Overall, using first person perspective and visuomotor synchronicity, participants were able to take ownership of a virtual body even if the body was the opposite gender. Future research may want to explore how the total time spent embodied affects the degree of body ownership.

4.2 Implicit Association Test

Looking at the results of preIAT scores and postIAT scores in Fig. 6, one interesting observation is that the overall degree of implicit gender bias was noticeably different between male and female participants, regardless of what gender avatar was assigned to them. For all of the conditions, the postIAT score was one that is more bias towards males/against females than preIAT score. For those in the female with male avatar condition, this means there was actually a reduction in implicit gender bias because the preIAT scores were bias against males. For all other conditions this means there was an increase in implicit gender bias. But again, all postIAT scores in comparison to preIAT scores represent a change to favor males. Although the scenario itself remained neutral to biases, the virtual environment was a managers office which could have existing implicit gender biases associated with it. This is comparable to the experiment in which those embodied in an African American model became more biased against African Americans because the scenario was an interview which involves pre-existing bias [7]. Likewise, this could explain why those in the male with female avatar and female with female avatar conditions became more favorable to males.

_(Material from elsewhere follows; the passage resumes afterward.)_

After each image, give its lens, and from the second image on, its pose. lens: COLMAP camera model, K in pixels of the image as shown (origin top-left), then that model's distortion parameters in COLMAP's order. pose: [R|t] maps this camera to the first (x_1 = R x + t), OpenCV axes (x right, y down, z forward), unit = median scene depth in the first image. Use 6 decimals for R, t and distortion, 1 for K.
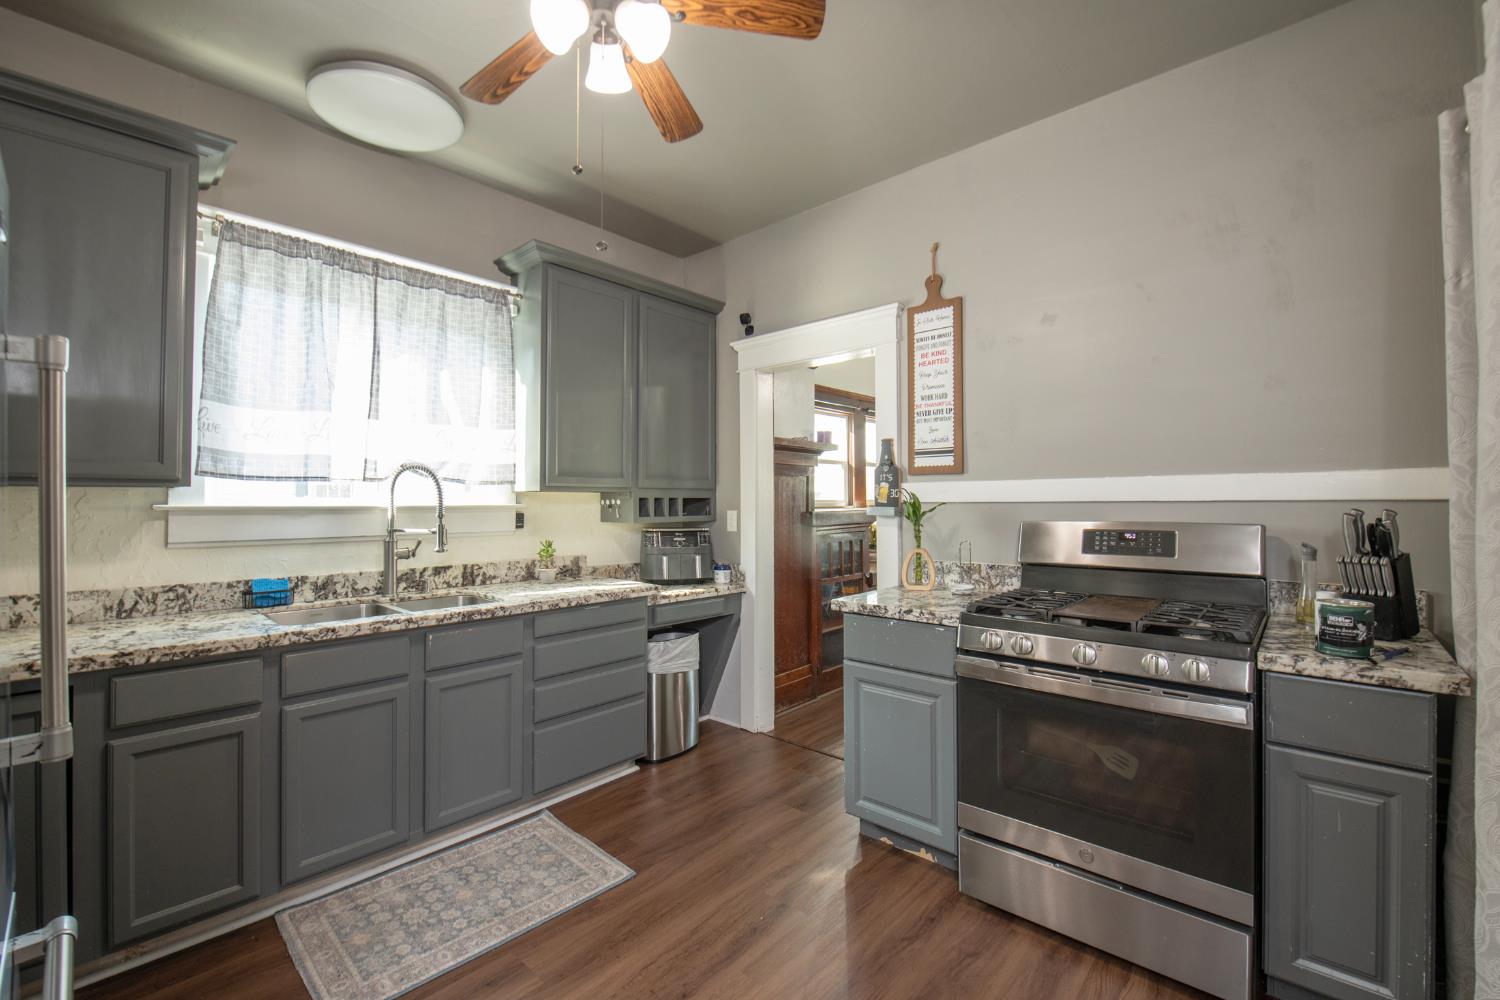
lens RADIAL K [[611.1, 0, 750.0], [0, 611.1, 500.0], [0, 0, 1]] dist [0.009917, -0.000029]
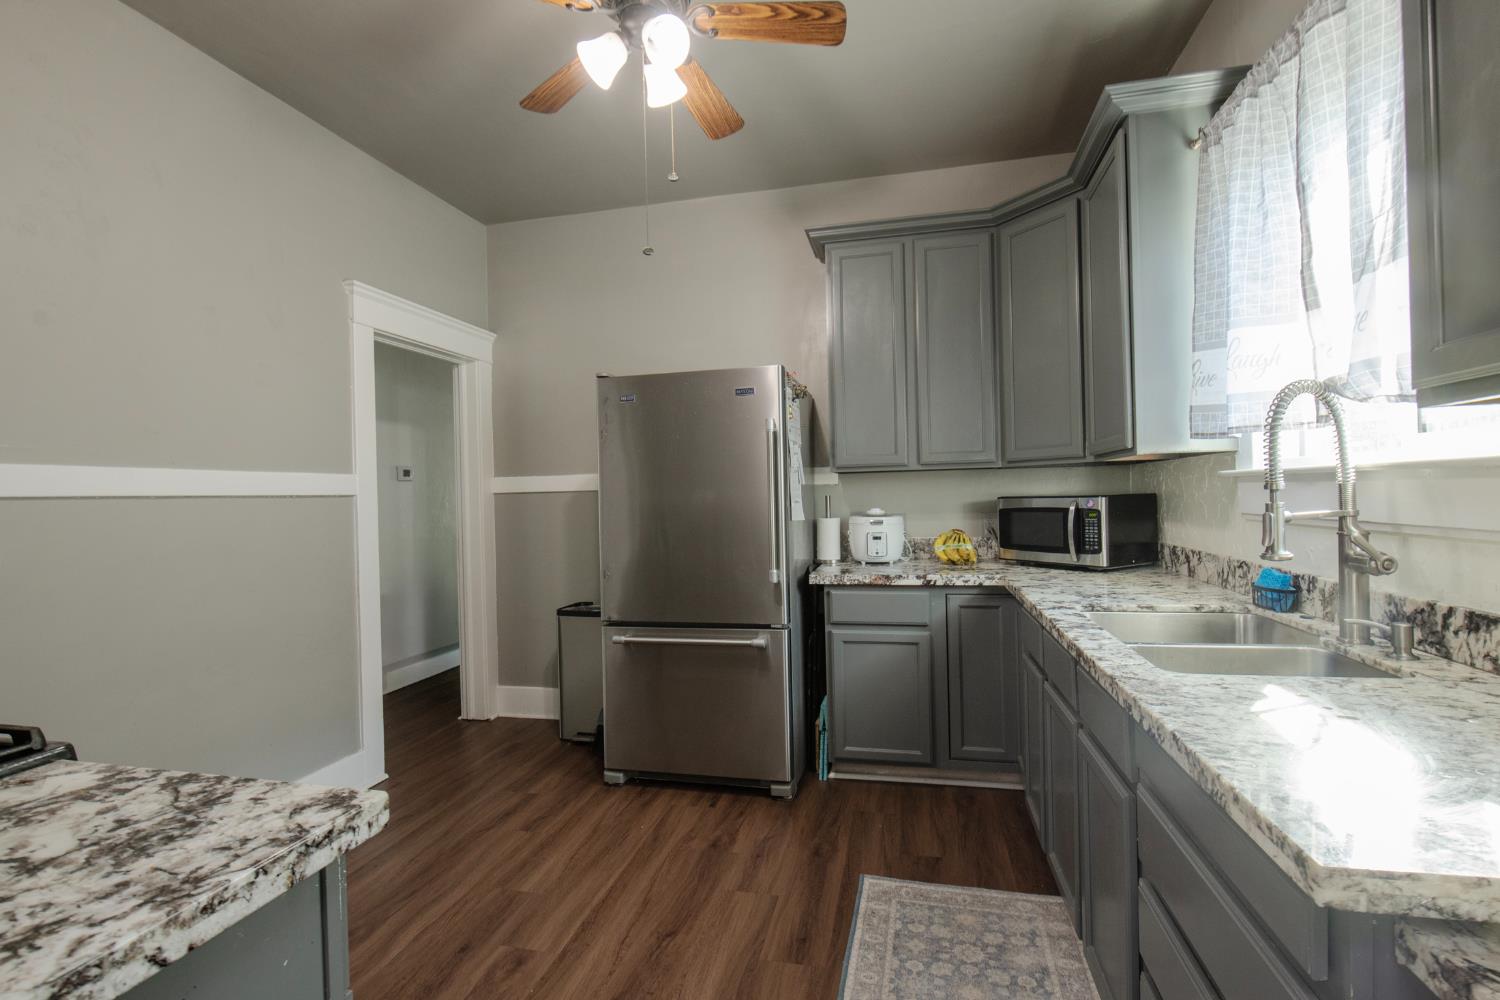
lens RADIAL K [[611.1, 0, 750.0], [0, 611.1, 500.0], [0, 0, 1]] dist [0.009917, -0.000029]
pose [[-0.859066, 0.029723, -0.511000, 0.136228], [0.033826, 0.999427, 0.001268, 0.028853], [0.510745, -0.016196, -0.859579, 1.544766]]
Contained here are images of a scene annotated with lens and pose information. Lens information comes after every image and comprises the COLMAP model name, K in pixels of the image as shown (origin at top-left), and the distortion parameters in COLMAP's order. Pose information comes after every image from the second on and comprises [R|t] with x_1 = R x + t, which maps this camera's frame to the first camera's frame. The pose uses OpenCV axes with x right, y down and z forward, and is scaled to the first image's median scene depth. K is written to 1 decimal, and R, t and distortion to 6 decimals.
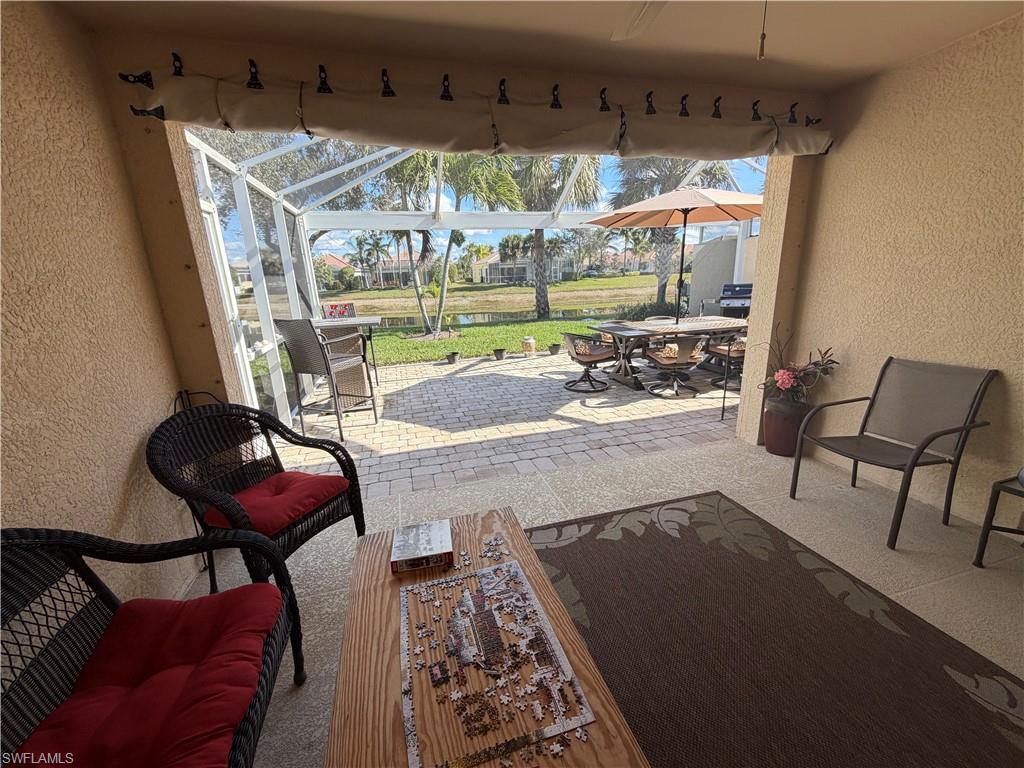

Something to consider is that in this experiment, each IAT stage only had five trials. In a similar experiment, where an IAT was used to measure effects of embodiment, 20 or 40 trials were used for each stage depending on the stage. This is a considerably large amount of trials compared to this experiment. Having more trials could provide a more accurate representation of implicit gender bias and therefore better exemplify the effect of embodiment on said bias.

5 Conclusion

Virtual reality is a powerful tool that can be used to change the way people think or feel, even implicitly. Using embodiment, users can take ownership of a completely virtual body, even if it is a different size, shape, race, or gender than the physical body. Many studies have shown how being embodied in different virtual bodies can affect implicit attitudes. More specifically, there are studies addressing how embodiment can reduce, or in some cases increase, racial implicit bias or age- related implicit bias. However, there is no research examining how implicit gender bias is affected by embodiment in virtual reality. This experiment shows that users are able to take ownership of a virtual body, even one of a different gender, using visuomotor synchronization and first person perspective. With this body ownership, the average implicit gender bias of participants became more favorable to males than before the embodiment experience. Future research in this area should focus on how the total time embodied affects body ownership of different gendered avatars. In addition, replicating this study with more participants could provide more evidence that implicit gender bias is affected by gender embodiment.